Meine Chefin ist ja keine Rassistin, aber…
Weil ich, wie viele andere Studierende, mit der Coronapandemie meinen Nebenjob verloren habe, musste ich mich auf die Suche nach einem neuen machen. Anfang Juni hatte ich endlich Erfolg – allerdings wusste ich schon nach dem vierten Tag: hier bleibe ich nicht! An diesem Tag kam eine junge schwarze Frau zum Vorstellungsgespräch vorbei. Nachdem sie weg war, bekam ich ein Telefonat meiner Chefin mit einer meiner Kolleginnen mit.
Die Chefin meinte eiskalt, dass sie die junge Frau erst gar nicht zum Gespräch eingeladen hätte, wenn die ein Foto mitgeschickt hätte. Sie könne sie nicht einstellen, weil in ihrem Geschäft viele rassistische Kunden einkaufen würden. Würde eine schwarze Frau hinter der Theke stehen, dann würden die ja nicht mehr kommen! Unfassbar, ich war geschockt. Noch am Tag davor war ich auf der Black Lives Matter-Demo, gemeinsam mit 50.000 anderen. Ich war noch ganz geflasht von der großartigen Solidarität, die man dort gespürt hat; .

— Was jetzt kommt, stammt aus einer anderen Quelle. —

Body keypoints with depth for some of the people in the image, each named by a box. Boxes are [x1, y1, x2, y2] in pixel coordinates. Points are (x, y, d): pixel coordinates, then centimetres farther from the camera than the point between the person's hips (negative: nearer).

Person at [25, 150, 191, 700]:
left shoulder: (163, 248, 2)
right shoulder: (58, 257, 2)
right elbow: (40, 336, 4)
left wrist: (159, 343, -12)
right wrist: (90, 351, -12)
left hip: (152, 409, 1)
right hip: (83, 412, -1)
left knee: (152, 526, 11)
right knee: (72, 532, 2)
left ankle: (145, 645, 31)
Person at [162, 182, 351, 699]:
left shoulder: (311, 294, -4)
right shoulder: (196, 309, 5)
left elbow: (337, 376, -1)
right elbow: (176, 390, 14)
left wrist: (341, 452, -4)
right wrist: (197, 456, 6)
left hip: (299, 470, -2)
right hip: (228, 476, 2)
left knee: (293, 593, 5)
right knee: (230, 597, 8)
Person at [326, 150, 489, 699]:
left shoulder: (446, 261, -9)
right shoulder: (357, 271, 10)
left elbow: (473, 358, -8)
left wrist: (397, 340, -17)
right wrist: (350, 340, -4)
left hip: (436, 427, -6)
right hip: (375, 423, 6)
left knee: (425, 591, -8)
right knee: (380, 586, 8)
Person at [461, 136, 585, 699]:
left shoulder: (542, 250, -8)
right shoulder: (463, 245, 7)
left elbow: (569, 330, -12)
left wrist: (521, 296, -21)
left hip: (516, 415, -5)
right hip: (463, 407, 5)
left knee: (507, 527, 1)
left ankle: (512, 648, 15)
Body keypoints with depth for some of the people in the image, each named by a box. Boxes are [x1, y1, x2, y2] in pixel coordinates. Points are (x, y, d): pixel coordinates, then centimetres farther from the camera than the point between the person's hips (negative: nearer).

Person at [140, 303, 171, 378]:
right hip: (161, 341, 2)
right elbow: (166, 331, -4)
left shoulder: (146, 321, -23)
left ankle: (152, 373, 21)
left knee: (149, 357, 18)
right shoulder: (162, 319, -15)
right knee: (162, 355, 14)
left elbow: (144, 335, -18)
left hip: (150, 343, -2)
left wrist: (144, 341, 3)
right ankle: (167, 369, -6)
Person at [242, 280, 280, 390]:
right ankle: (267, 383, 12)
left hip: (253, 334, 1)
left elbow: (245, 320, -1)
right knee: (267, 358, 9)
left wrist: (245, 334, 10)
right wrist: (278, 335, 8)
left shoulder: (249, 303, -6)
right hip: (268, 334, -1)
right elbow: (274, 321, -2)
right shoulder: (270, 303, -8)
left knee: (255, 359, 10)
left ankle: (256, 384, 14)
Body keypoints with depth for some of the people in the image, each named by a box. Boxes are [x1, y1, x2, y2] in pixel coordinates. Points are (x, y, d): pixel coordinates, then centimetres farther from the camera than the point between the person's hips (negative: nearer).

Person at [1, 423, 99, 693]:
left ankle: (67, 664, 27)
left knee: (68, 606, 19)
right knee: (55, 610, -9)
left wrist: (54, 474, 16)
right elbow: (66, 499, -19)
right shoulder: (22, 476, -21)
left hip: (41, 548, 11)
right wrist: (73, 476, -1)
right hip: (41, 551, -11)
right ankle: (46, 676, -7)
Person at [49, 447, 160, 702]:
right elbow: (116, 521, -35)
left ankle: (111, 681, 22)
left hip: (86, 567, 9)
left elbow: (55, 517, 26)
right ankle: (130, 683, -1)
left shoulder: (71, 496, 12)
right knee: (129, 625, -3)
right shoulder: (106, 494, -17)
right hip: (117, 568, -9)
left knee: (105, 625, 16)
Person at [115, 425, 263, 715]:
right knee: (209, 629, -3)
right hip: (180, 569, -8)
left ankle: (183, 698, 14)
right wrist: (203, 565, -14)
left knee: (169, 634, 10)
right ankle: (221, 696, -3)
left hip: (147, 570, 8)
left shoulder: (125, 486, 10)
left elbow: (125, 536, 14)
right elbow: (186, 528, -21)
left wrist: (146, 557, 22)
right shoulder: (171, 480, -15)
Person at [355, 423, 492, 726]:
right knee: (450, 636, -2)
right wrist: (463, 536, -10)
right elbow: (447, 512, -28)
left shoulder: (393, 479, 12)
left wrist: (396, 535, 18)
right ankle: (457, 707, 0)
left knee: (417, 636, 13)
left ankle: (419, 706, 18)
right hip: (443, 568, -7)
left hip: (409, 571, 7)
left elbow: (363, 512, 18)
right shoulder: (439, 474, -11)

Umso wütender war ich, dass die Chefin auch noch so getan hat, als wolle sie die Frau schützen. Als könne sie ihr die mögliche Diskriminierung nicht antun. Die reinste Heuchelei! Sie stellt einfach ihre Profitinteressen über die Menschenwürde. Wenn sie sich wirklich um das Wohl ihrer Mitarbeiterinnen sorgen würde, dann würde sie sie gegen rassistische Diskriminierung verteidigen! Das zeigt, wie tief Rassismus in diesem System verankert ist, wenn jemand einfach offen sagen kann: wenn ich eine schwarze Frau einstelle, verliere ich Kunden. So verfestigt sich Rassismus. Ich habe gleich am nächsten Tag gekündigt. Für eine Rassistin arbeite ich nicht. Eine Rassistin bekämpfe ich.